EXERCISE
The entries are to be duplicated exactly, though any picture in them must be omitted.

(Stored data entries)

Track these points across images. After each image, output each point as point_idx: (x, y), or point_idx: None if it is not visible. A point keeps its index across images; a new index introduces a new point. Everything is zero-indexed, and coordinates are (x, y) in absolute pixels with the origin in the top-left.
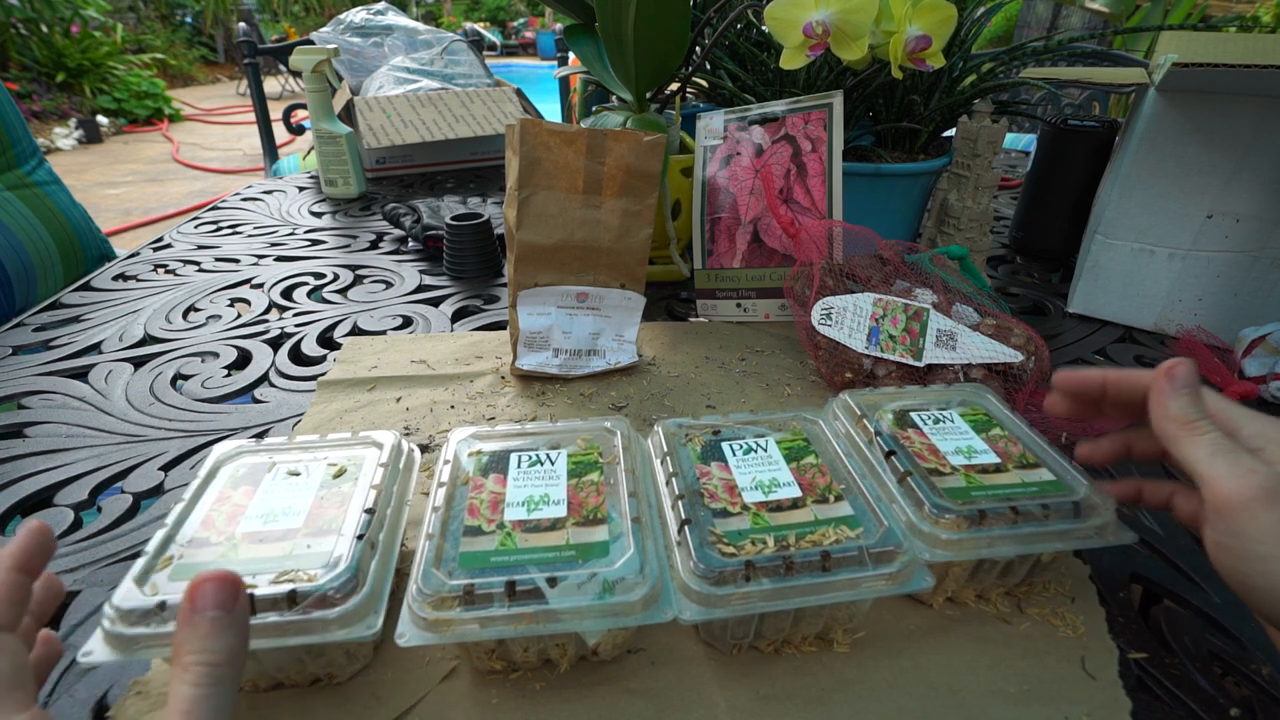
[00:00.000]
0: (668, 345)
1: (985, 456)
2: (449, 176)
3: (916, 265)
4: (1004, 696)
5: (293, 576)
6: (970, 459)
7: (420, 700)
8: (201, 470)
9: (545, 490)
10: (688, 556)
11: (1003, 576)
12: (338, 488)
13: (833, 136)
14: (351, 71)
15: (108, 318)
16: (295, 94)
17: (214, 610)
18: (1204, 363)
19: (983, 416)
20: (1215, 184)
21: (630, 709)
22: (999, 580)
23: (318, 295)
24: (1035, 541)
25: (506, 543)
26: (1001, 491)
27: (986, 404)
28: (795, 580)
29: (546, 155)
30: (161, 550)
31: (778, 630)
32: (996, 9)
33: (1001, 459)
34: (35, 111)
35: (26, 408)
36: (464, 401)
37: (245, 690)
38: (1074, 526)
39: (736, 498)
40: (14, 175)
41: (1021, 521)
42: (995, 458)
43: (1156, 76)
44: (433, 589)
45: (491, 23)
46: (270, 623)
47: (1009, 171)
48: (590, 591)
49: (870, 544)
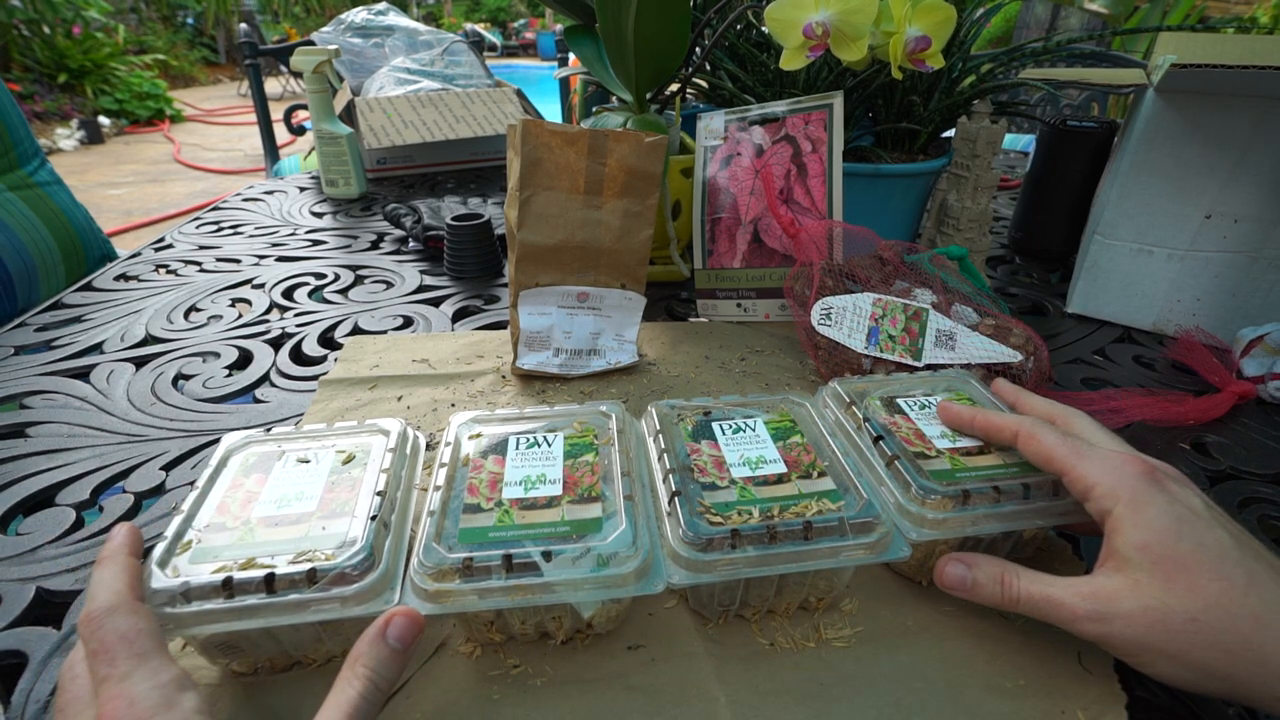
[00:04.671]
0: (668, 345)
1: (970, 439)
2: (449, 177)
3: (916, 265)
4: (1001, 691)
5: (310, 556)
6: (955, 442)
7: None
8: (212, 459)
9: (542, 470)
10: (677, 525)
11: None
12: (347, 473)
13: (833, 137)
14: (352, 72)
15: (109, 318)
16: (296, 95)
17: (397, 642)
18: (1202, 363)
19: (967, 401)
20: (1214, 184)
21: (630, 704)
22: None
23: (319, 295)
24: (1017, 519)
25: (504, 519)
26: (984, 472)
27: (970, 389)
28: (778, 548)
29: (548, 156)
30: (180, 535)
31: (762, 599)
32: (996, 10)
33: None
34: (37, 112)
35: (28, 407)
36: (465, 400)
37: (263, 670)
38: (1053, 504)
39: (725, 473)
40: (16, 176)
41: (1004, 500)
42: (978, 440)
43: (1155, 77)
44: (433, 562)
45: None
46: (292, 600)
47: (1008, 172)
48: (584, 565)
49: (850, 515)
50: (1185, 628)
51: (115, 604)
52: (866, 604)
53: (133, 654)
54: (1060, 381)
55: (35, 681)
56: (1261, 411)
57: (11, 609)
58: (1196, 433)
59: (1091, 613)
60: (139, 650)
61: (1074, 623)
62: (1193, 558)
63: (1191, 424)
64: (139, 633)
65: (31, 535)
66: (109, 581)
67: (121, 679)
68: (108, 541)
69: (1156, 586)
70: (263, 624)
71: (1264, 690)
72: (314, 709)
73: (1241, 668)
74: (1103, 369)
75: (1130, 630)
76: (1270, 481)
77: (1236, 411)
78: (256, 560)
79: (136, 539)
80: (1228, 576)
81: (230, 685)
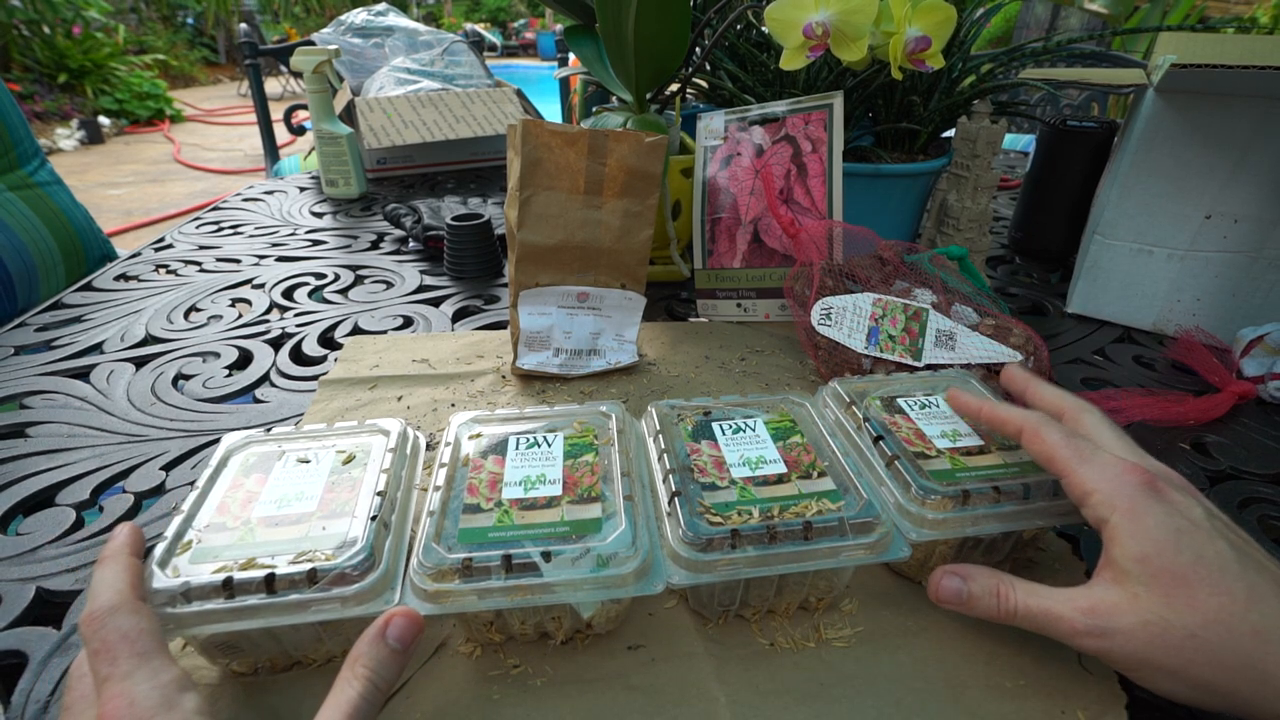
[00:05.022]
0: (668, 345)
1: (970, 439)
2: (449, 177)
3: (916, 265)
4: (1001, 691)
5: (310, 556)
6: (955, 442)
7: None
8: (212, 460)
9: (542, 470)
10: (677, 525)
11: (987, 554)
12: (348, 473)
13: (833, 137)
14: (352, 72)
15: (109, 318)
16: (296, 95)
17: (396, 643)
18: (1202, 363)
19: None
20: (1214, 184)
21: (630, 704)
22: (983, 558)
23: (318, 295)
24: (1017, 519)
25: (504, 519)
26: (984, 472)
27: (970, 389)
28: (778, 548)
29: (548, 156)
30: (180, 535)
31: (762, 598)
32: (995, 10)
33: (985, 441)
34: (37, 112)
35: (28, 407)
36: (465, 400)
37: (263, 670)
38: (1053, 504)
39: (725, 473)
40: (16, 176)
41: (1004, 500)
42: (979, 440)
43: (1155, 77)
44: (433, 562)
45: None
46: (293, 600)
47: (1008, 172)
48: (584, 565)
49: (850, 515)
50: (1185, 643)
51: (117, 603)
52: (866, 604)
53: (134, 653)
54: (1060, 381)
55: (35, 681)
56: (1261, 411)
57: (11, 609)
58: (1196, 433)
59: (1091, 628)
60: (140, 650)
61: (1073, 638)
62: (1192, 571)
63: (1191, 424)
64: (140, 632)
65: (31, 535)
66: (111, 581)
67: (122, 678)
68: (109, 541)
69: (1156, 601)
70: (263, 624)
71: (1266, 708)
72: (314, 709)
73: (1243, 685)
74: (1103, 369)
75: (1130, 646)
76: (1270, 481)
77: (1236, 411)
78: (257, 560)
79: (138, 538)
80: (1228, 591)
81: (230, 685)
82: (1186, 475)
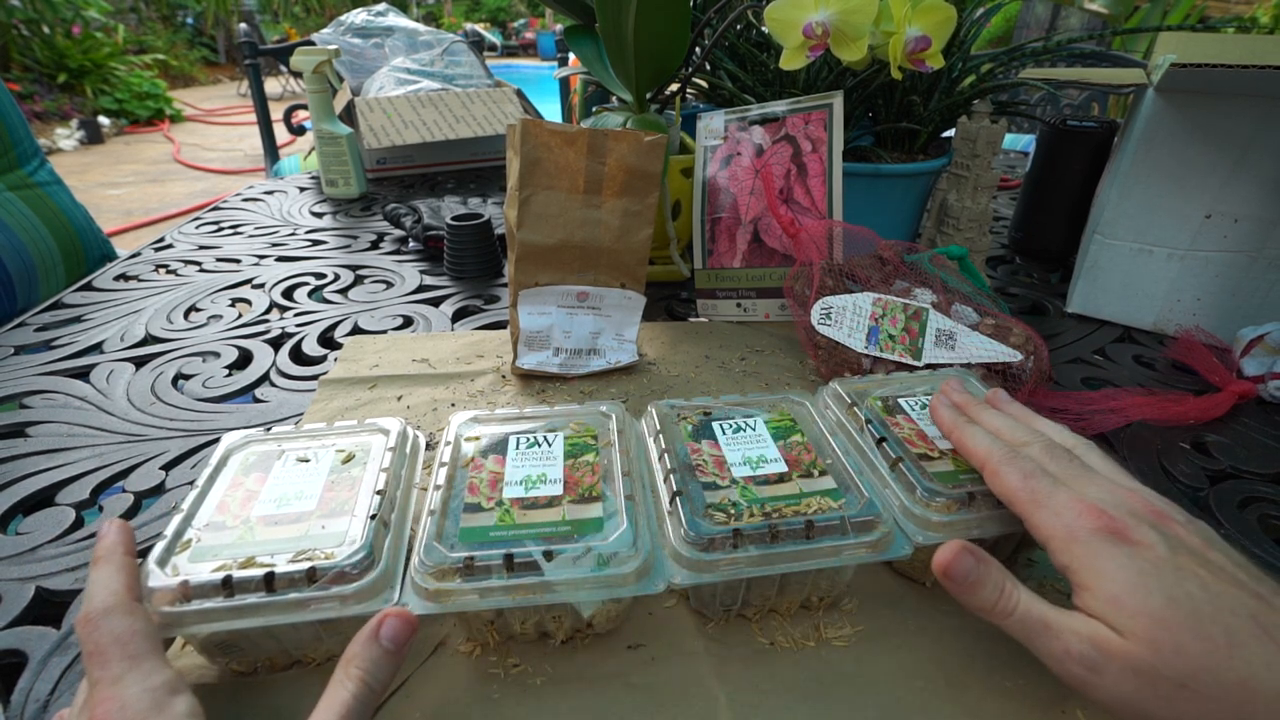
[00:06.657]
0: (668, 345)
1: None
2: (449, 177)
3: (916, 265)
4: (1001, 691)
5: (310, 555)
6: None
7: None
8: (212, 459)
9: (543, 470)
10: (679, 525)
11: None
12: (347, 472)
13: (833, 137)
14: (352, 72)
15: (109, 318)
16: (296, 95)
17: (389, 643)
18: (1202, 362)
19: None
20: (1214, 184)
21: (631, 702)
22: None
23: (318, 295)
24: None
25: (505, 519)
26: None
27: (970, 388)
28: (780, 547)
29: (547, 155)
30: (179, 534)
31: (764, 598)
32: (995, 10)
33: None
34: (37, 112)
35: (28, 407)
36: (465, 400)
37: (262, 669)
38: None
39: (725, 472)
40: (16, 176)
41: None
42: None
43: (1155, 77)
44: (434, 561)
45: (492, 23)
46: (292, 599)
47: (1008, 172)
48: (585, 564)
49: (851, 514)
50: (1175, 694)
51: (112, 605)
52: (867, 603)
53: (126, 656)
54: (1060, 381)
55: (35, 681)
56: (1262, 411)
57: (11, 609)
58: (1196, 432)
59: (1085, 657)
60: (132, 653)
61: (1062, 660)
62: (1168, 614)
63: (1192, 423)
64: (133, 634)
65: (31, 535)
66: (106, 581)
67: (113, 682)
68: (100, 540)
69: (1143, 646)
70: (262, 623)
71: None
72: (313, 708)
73: None
74: (1103, 369)
75: (1120, 688)
76: (1270, 481)
77: (1237, 411)
78: (256, 559)
79: (129, 535)
80: (1207, 636)
81: (230, 685)
82: (1187, 475)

ANSWER TO THE EXERCISE
Track these points across images. After each image, output each point as point_idx: (x, y), or point_idx: None if it is not visible. A point keeps its index across images; a new index introduces a new point. Everything is zero-indexed, and coordinates are (x, y) in absolute pixels with the origin in the top-left.
[00:00.000]
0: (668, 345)
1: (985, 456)
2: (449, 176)
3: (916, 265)
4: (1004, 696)
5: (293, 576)
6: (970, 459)
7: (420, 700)
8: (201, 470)
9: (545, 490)
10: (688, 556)
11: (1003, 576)
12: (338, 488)
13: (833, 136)
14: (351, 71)
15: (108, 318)
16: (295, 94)
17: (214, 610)
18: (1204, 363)
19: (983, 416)
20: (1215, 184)
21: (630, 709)
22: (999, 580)
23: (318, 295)
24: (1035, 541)
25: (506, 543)
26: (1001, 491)
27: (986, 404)
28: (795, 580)
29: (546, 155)
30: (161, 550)
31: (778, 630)
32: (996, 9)
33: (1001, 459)
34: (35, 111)
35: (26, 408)
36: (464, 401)
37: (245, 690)
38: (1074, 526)
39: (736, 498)
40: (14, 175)
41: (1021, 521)
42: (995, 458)
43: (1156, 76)
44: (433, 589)
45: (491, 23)
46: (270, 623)
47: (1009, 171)
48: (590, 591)
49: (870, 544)
[00:04.671]
0: (668, 345)
1: (970, 439)
2: (449, 177)
3: (916, 265)
4: (1001, 691)
5: (310, 556)
6: (955, 442)
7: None
8: (212, 459)
9: (542, 470)
10: (677, 525)
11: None
12: (347, 473)
13: (833, 137)
14: (352, 72)
15: (109, 318)
16: (296, 95)
17: (397, 642)
18: (1202, 363)
19: (967, 401)
20: (1214, 184)
21: (630, 704)
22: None
23: (319, 295)
24: (1017, 519)
25: (504, 519)
26: (984, 472)
27: (970, 389)
28: (778, 548)
29: (548, 156)
30: (180, 535)
31: (762, 599)
32: (996, 10)
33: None
34: (37, 112)
35: (28, 407)
36: (465, 400)
37: (263, 670)
38: (1053, 504)
39: (725, 473)
40: (16, 176)
41: (1004, 500)
42: (978, 440)
43: (1155, 77)
44: (433, 562)
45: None
46: (292, 600)
47: (1008, 172)
48: (584, 565)
49: (850, 515)
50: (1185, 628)
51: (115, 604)
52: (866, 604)
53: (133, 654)
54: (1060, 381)
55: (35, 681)
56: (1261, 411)
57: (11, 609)
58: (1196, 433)
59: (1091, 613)
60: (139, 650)
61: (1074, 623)
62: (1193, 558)
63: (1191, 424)
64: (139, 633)
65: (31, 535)
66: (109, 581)
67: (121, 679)
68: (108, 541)
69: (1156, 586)
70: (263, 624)
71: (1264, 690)
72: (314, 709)
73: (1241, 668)
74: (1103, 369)
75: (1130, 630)
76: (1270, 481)
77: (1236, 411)
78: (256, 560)
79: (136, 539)
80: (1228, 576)
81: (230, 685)
[00:05.022]
0: (668, 345)
1: (970, 439)
2: (449, 177)
3: (916, 265)
4: (1001, 691)
5: (310, 556)
6: (955, 442)
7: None
8: (212, 460)
9: (542, 470)
10: (677, 525)
11: (987, 554)
12: (348, 473)
13: (833, 137)
14: (352, 72)
15: (109, 318)
16: (296, 95)
17: (396, 643)
18: (1202, 363)
19: None
20: (1214, 184)
21: (630, 704)
22: (983, 558)
23: (318, 295)
24: (1017, 519)
25: (504, 519)
26: (984, 472)
27: (970, 389)
28: (778, 548)
29: (548, 156)
30: (180, 535)
31: (762, 598)
32: (995, 10)
33: (985, 441)
34: (37, 112)
35: (28, 407)
36: (465, 400)
37: (263, 670)
38: (1053, 504)
39: (725, 473)
40: (16, 176)
41: (1004, 500)
42: (979, 440)
43: (1155, 77)
44: (433, 562)
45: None
46: (293, 600)
47: (1008, 172)
48: (584, 565)
49: (850, 515)
50: (1185, 643)
51: (117, 603)
52: (866, 604)
53: (134, 653)
54: (1060, 381)
55: (35, 681)
56: (1261, 411)
57: (11, 609)
58: (1196, 433)
59: (1091, 628)
60: (140, 650)
61: (1073, 638)
62: (1192, 571)
63: (1191, 424)
64: (140, 632)
65: (31, 535)
66: (111, 581)
67: (122, 678)
68: (109, 541)
69: (1156, 601)
70: (263, 624)
71: (1266, 708)
72: (314, 709)
73: (1243, 685)
74: (1103, 369)
75: (1130, 646)
76: (1270, 481)
77: (1236, 411)
78: (257, 560)
79: (138, 538)
80: (1228, 591)
81: (230, 685)
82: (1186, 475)
[00:06.657]
0: (668, 345)
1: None
2: (449, 177)
3: (916, 265)
4: (1001, 691)
5: (310, 555)
6: None
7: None
8: (212, 459)
9: (543, 470)
10: (679, 525)
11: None
12: (347, 472)
13: (833, 137)
14: (352, 72)
15: (109, 318)
16: (296, 95)
17: (389, 643)
18: (1202, 362)
19: None
20: (1214, 184)
21: (631, 702)
22: None
23: (318, 295)
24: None
25: (505, 519)
26: None
27: (970, 388)
28: (780, 547)
29: (547, 155)
30: (179, 534)
31: (764, 598)
32: (995, 10)
33: None
34: (37, 112)
35: (28, 407)
36: (465, 400)
37: (262, 669)
38: None
39: (725, 472)
40: (16, 176)
41: None
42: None
43: (1155, 77)
44: (434, 561)
45: (492, 23)
46: (292, 599)
47: (1008, 172)
48: (585, 564)
49: (851, 514)
50: (1175, 694)
51: (112, 605)
52: (867, 603)
53: (126, 656)
54: (1060, 381)
55: (35, 681)
56: (1262, 411)
57: (11, 609)
58: (1196, 432)
59: (1085, 657)
60: (132, 653)
61: (1062, 660)
62: (1168, 614)
63: (1192, 423)
64: (133, 634)
65: (31, 535)
66: (106, 581)
67: (113, 682)
68: (100, 540)
69: (1143, 646)
70: (262, 623)
71: None
72: (313, 708)
73: None
74: (1103, 369)
75: (1120, 688)
76: (1270, 481)
77: (1237, 411)
78: (256, 559)
79: (129, 535)
80: (1207, 636)
81: (230, 685)
82: (1187, 475)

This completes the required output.